[Information provided]:
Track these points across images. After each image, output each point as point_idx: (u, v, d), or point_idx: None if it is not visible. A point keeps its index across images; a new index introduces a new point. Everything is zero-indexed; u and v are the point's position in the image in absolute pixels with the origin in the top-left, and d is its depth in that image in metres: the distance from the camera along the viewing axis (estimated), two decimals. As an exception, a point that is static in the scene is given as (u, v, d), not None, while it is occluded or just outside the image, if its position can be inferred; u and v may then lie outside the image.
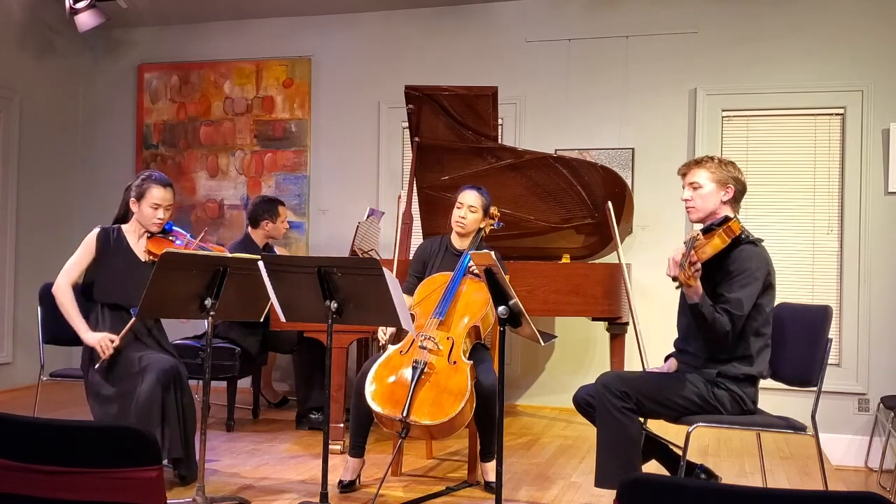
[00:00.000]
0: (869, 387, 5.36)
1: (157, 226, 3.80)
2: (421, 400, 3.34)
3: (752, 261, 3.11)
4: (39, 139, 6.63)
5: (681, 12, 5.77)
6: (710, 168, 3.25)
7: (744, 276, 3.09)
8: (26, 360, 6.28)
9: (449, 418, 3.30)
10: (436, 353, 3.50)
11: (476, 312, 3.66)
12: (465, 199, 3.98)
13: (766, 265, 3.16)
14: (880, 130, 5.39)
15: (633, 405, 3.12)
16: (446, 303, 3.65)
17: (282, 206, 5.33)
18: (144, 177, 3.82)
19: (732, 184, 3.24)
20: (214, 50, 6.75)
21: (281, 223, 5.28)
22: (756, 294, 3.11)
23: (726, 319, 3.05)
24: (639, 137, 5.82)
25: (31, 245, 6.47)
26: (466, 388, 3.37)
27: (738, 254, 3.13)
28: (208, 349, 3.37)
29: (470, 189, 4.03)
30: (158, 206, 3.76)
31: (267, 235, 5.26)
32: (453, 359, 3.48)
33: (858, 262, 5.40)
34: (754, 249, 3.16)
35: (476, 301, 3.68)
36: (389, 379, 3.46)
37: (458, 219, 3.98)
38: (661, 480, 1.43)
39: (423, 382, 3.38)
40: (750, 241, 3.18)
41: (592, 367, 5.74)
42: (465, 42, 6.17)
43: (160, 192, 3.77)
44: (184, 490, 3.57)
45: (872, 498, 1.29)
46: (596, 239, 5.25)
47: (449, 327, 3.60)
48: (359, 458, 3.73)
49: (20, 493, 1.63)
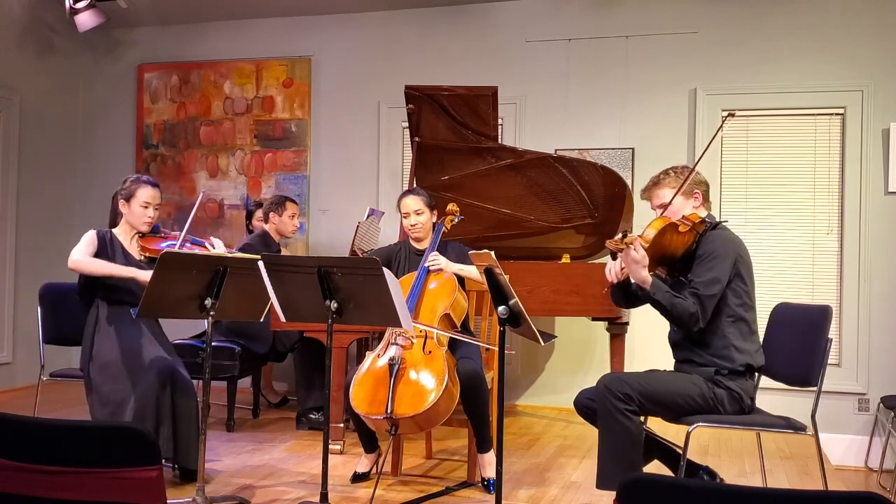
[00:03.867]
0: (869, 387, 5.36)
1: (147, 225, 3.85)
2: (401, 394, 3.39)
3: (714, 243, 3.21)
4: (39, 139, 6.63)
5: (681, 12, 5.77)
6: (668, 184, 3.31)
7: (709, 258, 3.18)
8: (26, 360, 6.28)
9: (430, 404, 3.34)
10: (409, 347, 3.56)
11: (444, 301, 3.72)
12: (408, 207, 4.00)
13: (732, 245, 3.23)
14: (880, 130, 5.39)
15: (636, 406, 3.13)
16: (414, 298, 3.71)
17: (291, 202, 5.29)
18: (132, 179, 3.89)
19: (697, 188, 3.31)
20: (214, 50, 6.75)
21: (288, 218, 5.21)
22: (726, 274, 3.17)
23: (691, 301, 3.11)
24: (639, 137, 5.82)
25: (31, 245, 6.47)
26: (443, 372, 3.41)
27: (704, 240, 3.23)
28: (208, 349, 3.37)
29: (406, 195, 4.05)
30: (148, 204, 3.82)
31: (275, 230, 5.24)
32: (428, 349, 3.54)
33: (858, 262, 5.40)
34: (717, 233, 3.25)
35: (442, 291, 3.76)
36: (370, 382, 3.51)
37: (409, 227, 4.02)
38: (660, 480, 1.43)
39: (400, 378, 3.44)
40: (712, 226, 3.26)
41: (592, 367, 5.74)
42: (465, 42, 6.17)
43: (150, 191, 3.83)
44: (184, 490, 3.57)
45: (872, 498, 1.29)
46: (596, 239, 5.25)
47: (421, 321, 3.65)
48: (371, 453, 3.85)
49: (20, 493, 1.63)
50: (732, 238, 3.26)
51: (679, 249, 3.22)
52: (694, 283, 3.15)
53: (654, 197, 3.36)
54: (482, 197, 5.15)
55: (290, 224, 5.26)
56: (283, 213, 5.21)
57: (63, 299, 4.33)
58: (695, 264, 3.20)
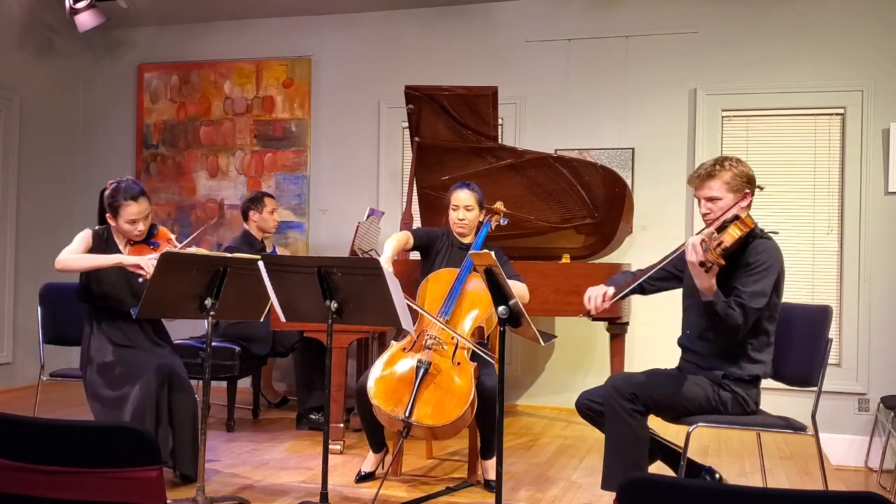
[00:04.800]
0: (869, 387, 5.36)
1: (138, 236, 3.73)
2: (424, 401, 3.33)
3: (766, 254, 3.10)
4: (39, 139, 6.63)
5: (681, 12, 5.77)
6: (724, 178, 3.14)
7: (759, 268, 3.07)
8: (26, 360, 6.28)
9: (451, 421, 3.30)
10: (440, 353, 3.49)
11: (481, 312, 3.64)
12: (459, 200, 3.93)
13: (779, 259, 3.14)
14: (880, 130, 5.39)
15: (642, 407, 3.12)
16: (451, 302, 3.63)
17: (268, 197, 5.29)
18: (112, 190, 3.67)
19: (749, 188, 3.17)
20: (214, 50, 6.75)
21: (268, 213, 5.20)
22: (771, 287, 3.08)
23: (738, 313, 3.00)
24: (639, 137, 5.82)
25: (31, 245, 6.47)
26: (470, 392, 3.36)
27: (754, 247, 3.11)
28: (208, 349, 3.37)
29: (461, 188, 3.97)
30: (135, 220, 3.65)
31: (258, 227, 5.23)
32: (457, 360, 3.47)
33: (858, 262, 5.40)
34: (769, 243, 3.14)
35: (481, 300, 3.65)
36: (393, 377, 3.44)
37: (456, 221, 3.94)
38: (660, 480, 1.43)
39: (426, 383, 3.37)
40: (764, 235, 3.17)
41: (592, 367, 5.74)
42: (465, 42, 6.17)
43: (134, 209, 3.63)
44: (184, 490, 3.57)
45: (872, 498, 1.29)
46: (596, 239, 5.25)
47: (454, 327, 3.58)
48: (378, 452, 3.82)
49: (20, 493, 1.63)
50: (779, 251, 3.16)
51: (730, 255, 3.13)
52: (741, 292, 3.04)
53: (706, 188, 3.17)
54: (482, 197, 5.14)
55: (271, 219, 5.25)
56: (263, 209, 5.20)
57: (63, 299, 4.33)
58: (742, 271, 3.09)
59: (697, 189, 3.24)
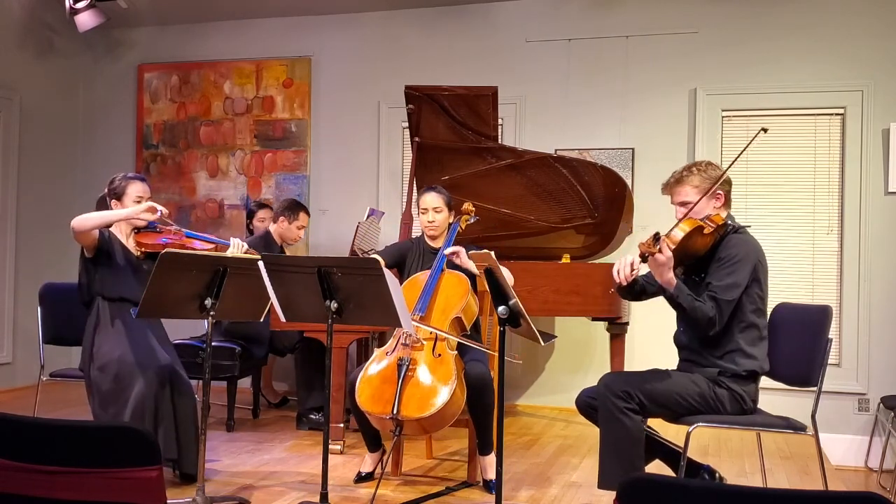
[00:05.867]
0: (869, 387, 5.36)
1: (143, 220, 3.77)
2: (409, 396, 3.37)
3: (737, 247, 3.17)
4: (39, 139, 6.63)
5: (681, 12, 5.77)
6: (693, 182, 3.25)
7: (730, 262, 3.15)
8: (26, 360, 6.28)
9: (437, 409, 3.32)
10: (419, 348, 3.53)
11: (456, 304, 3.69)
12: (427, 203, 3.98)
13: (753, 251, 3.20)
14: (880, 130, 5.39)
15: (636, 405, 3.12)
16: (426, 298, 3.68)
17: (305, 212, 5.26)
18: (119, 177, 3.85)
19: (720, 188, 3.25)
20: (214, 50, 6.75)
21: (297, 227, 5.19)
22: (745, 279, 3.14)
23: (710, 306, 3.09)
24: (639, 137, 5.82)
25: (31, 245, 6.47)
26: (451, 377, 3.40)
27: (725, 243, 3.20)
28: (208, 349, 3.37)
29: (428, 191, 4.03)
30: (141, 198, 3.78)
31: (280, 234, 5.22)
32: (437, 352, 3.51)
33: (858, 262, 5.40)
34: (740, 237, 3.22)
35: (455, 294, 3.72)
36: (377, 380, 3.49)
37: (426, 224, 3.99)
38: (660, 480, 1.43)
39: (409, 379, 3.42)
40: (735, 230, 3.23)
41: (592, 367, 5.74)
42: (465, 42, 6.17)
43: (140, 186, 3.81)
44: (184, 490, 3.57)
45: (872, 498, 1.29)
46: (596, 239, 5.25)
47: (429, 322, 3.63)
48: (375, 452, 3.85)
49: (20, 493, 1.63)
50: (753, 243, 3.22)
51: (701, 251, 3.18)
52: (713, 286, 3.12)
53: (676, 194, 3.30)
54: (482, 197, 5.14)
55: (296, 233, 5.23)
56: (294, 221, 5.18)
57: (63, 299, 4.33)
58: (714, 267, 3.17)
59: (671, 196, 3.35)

--

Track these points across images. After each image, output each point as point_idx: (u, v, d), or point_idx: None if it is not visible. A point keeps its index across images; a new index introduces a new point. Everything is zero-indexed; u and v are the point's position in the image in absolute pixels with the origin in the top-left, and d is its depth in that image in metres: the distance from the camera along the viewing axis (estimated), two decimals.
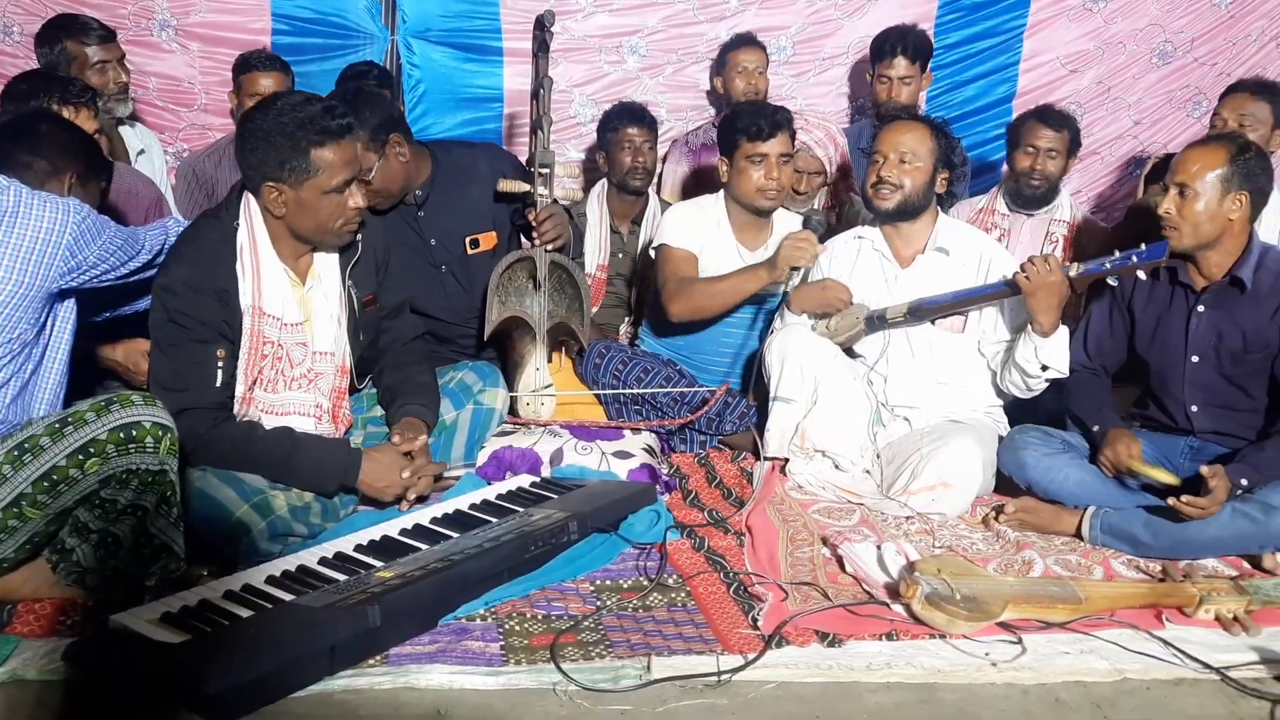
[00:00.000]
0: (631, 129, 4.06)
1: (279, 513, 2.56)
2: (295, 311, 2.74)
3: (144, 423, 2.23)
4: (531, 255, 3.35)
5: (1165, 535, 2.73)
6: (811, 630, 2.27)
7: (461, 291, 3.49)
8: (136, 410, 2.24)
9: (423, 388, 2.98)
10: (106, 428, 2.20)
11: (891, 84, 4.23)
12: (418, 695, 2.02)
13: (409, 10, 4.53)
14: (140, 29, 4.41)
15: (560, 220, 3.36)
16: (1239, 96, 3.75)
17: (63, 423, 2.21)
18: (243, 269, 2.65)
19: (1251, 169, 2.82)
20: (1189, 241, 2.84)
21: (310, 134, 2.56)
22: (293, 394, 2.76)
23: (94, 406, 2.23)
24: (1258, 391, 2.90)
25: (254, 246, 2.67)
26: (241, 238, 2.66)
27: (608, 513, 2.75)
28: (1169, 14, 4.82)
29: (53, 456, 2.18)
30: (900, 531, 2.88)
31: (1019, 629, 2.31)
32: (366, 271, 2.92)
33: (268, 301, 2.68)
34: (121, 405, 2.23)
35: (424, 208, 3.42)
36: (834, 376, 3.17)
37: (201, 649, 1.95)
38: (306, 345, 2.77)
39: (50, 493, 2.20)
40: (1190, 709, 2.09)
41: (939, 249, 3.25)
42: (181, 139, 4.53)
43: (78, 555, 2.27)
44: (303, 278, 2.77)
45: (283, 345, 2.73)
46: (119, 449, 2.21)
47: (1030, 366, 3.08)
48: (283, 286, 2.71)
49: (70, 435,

[Assignment]: From the data above, return every line from the line that has "52: (694, 283, 3.15)" up to and including the line that has "58: (695, 264, 3.20)", exactly.

[Exercise output]:
52: (694, 283, 3.15)
53: (654, 197, 3.36)
54: (482, 197, 5.15)
55: (290, 224, 5.26)
56: (283, 213, 5.21)
57: (63, 299, 4.33)
58: (695, 264, 3.20)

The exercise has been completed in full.